<<<<

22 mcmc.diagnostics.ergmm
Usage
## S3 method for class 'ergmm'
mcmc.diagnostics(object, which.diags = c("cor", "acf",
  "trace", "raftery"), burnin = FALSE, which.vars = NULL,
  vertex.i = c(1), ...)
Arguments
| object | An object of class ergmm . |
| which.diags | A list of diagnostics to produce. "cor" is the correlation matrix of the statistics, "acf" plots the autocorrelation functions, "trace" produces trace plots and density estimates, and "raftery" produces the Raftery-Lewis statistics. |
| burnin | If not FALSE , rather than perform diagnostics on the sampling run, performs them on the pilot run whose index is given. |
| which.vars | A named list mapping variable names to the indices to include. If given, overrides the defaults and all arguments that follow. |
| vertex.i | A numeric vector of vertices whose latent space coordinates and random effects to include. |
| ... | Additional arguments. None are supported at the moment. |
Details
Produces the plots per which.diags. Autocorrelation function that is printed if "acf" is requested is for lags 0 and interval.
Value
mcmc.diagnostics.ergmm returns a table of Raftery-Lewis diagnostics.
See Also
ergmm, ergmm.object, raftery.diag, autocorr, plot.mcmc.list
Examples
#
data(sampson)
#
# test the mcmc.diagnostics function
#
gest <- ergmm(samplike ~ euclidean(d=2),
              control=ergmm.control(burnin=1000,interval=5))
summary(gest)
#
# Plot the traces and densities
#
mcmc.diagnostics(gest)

>>>>

▸ **YOUR OBJECTIVE**
Working through the records, copy each line in which the word "burnin" appears.

▸ **PROBLEM SOLUTION**
  "trace", "raftery"), burnin = FALSE, which.vars = NULL,
| burnin | If not FALSE , rather than perform diagnostics on the sampling run, performs them on the pilot run whose index is given. |
              control=ergmm.control(burnin=1000,interval=5))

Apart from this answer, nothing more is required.